Comienza preparando la salsa de yogur. En un bol pequeño, mezcla el yogur griego con una pizca de ajo en polvo y un chorrito de zumo de limón. Remueve bien hasta conseguir una salsa cremosa y homogénea. Reserva en la nevera mientras preparas el resto de ingredientes.
Lava bien la lechuga, las espinacas y el resto de las verduras. Corta la lechuga en trozos y coloca junto con las espinacas en una ensaladera.
Lava y corta el tomate en trozos o gajos. Pela el pepino si lo deseas y córtalo en rodajas o medias lunas. Añade ambos ingredientes a la ensaladera.
Incorpora el maíz, las aceitunas negras y las anchoas.

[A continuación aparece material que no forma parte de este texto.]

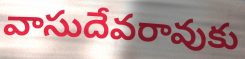
వాసుదేవరావుకు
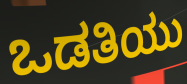
ಒಡತಿಯು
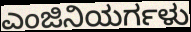
ಎಂಜಿನಿಯರ್ಗಳು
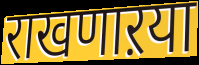
राखणाऱया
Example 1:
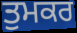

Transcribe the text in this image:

ਤੁਮਕਰ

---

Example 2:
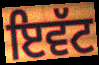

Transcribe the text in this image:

ਇਵੱਟ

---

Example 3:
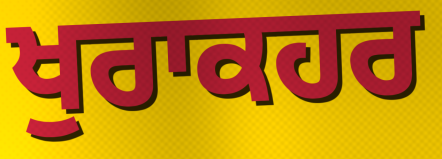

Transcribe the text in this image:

ਖੁਰਾਕਹਰ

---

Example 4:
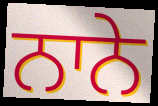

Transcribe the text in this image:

ਨਾਨੇ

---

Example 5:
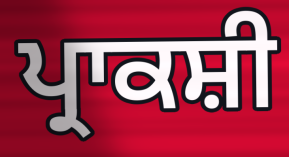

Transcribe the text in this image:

ਪ੍ਰਾਕਸ਼ੀ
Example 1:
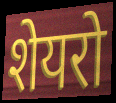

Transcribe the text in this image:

शेयरो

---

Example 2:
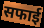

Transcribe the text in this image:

सफाई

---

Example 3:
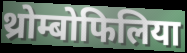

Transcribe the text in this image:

थ्रोम्बोफिलिया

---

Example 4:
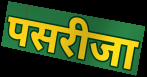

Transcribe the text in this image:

पसरीजा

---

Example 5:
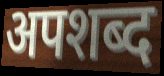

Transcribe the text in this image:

अपशब्द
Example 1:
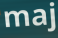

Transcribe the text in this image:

maj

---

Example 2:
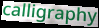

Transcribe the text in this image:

calligraphy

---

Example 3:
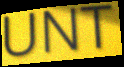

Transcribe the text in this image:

UNT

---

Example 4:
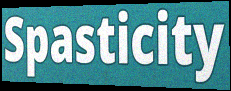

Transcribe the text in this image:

Spasticity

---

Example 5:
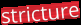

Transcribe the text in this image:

stricture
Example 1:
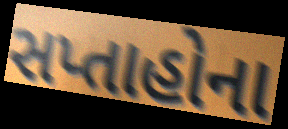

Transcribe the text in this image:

સપ્તાહોના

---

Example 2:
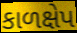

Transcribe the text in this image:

કાળક્ષેપ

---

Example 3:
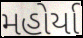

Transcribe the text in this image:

મહોર્યા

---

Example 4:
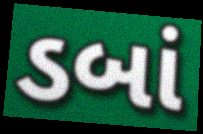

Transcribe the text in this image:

ડબાં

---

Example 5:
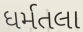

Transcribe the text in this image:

ધર્મતલા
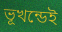
ভূখন্ডেই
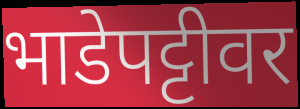
भाडेपट्टीवर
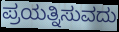
ಪ್ರಯತ್ನಿಸುವದು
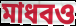
মাধবও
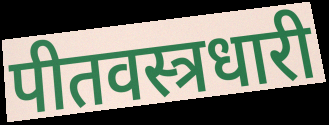
पीतवस्त्रधारी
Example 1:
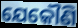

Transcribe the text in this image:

ଯେକୌଣି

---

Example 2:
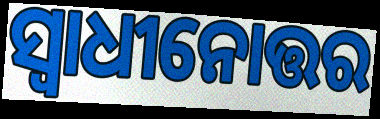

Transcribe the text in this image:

ସ୍ୱାଧୀନୋତ୍ତର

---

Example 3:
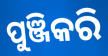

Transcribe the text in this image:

ପୁଞ୍ଜିକରି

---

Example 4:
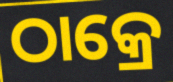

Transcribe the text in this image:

ଠାକ୍ରେ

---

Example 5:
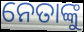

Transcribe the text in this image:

ନେତାଙ୍କୁ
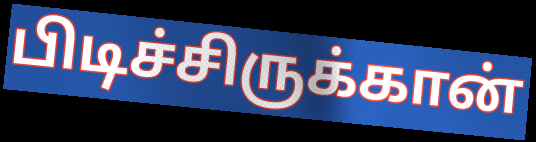
பிடிச்சிருக்கான்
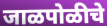
जाळपोळीचे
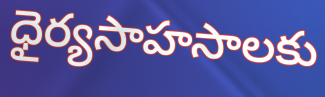
ధైర్యసాహసాలకు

Puedes añadir las anchoas enteras o cortarlas en trozos pequeños para repartir mejor su sabor por toda la ensalada.
Desmenuza o corta el queso feta en dados y añádelo al resto de los ingredientes.
Sazona con una pizca de sal, teniendo en cuenta que tanto las aceitunas, como las anchoas y el queso feta ya aportan bastante sabor.
Por último, añade la salsa de yogur griego y limón. Puedes mezclarla directamente con la ensalada o servirla por encima justo antes de llevarla a la mesa.
Remueve suavemente todos los ingredientes para que la salsa se reparta bien sin romper demasiado el queso feta.
Sirve inmediatamente y disfruta de una ensalada griega fresca, crujiente y llena de sabor, perfecta para los días de verano.